Entre os livros que Arthur Gordon escreveu, destaco “Um toque de beleza”, já lançado no Brasil, no qual, em determinado trecho, narra a história de um amigo surdo e quase cego, mas que, a despeito dessas deficiências, é uma pessoa positiva e alegre, que acima de tudo sempre procura extrair o máximo da vida, dentro das limitações físicas que tem. Ou seja, “aceita” sua condição. Não a lamenta e nem se coloca em postura de vítima. Mas não admite, nem de longe, ser apático. E não é!
Com os recursos que dispõe, é uma pessoa alegre, dinâmica e, a seu modo, feliz. Conhece, por exemplo, o segredo de uma boa risada para dissipar tristezas, desânimo e sentimentos de derrota. E não é, convenhamos, nenhum perdedor, longe disso. É um exemplo para os que o conhecem e com ele convivem (mesmo que não seja essa, conscientemente, sua intenção).

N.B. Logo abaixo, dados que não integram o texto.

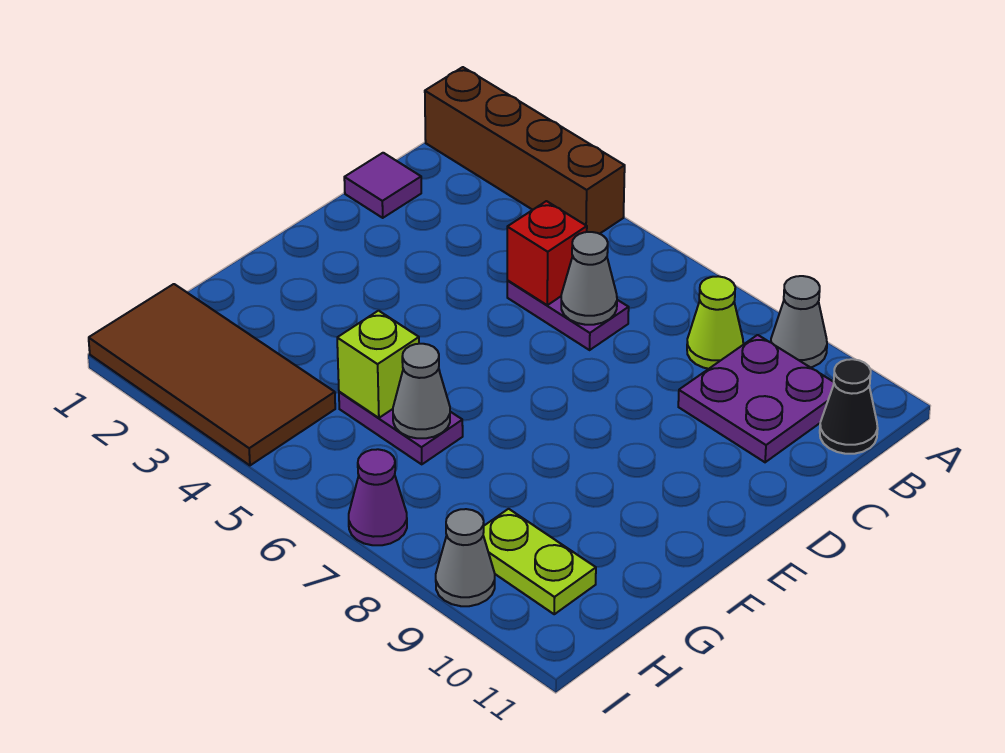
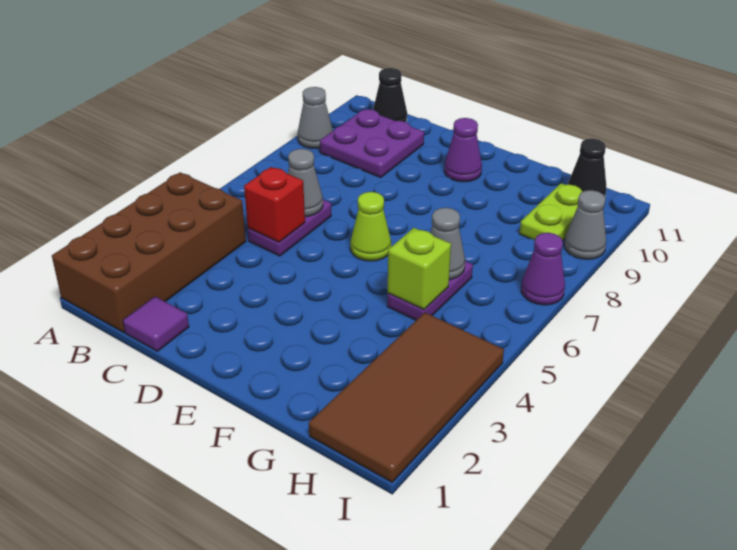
brown brick A1:A4 level 1 -> brown brick A1:B4 level 1
lime cone B8 level 1 -> lime cone E6 level 1
none -> purple cone E10 level 1
none -> black cone H11 level 1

Arthur Gordon, em outro de seus textos (se não me engano, em um ensaio), faz a seguinte e relevante distinção: “Algumas pessoas confundem aceitação com apatia, mas há uma diferença fundamental entre as duas. A apatia não consegue distinguir entre o que tem e o que não tem remédio; a aceitação faz essa distinção. A apatia paralisa a vontade de ação; a aceitação liberta-a para aliviá-la de obstáculos invencíveis”. Simples, não é mesmo?
Não raro lamentamos obstáculos e dificuldades que temos que enfrentar durante a vida e lhes atribuímos culpa por eventuais fracassos que temos, o que é um álibi sem nenhuma consistência. A atitude mais correta é a de não culpar ninguém pelas nossas fraquezas. É a de considerarmos esses “acidentes de percurso” como privilégios, pois se tratam de desafios a vencer e que, se superados, valorizam nossas conquistas. Ou, quem sabe, de lições e alertas sobre os nossos limites e sobre o que tem e o que não tem remédio.
Mesmo que não venhamos a nos dar conta, temos forças físicas e/ou mentais para superar barreiras ou para recuar quando os obstáculos são nitidamente insuperáveis ou muito superiores à nossa capacidade. Para isso, fomos dotados de inteligência, arma irresistível quando utilizada com competência e persistência.
Obstáculos e dificuldades, portanto, são testes aos nossos limites, que nunca sabemos, a priori, quais são. O filósofo Epicuro já dizia, há vários séculos antes de Cristo: “Os grandes navegadores devem sua reputação aos temporais e tempestades”. Se não os superassem, não só não fariam as grandes descobertas que fizeram, como morreriam e seriam esquecidos, para todo o sempre, como se sequer existissem. Sejamos como eles. Mas aceitemos os recuos, quando indispensáveis, até para a preservação da nossa integridade física (quando não da vida), porém, sem jamais, em circunstância alguma, cair na tentação da apatia. É dessa forma (e só dela) que podemos nos tornar, também, num dos gigantes da espécie.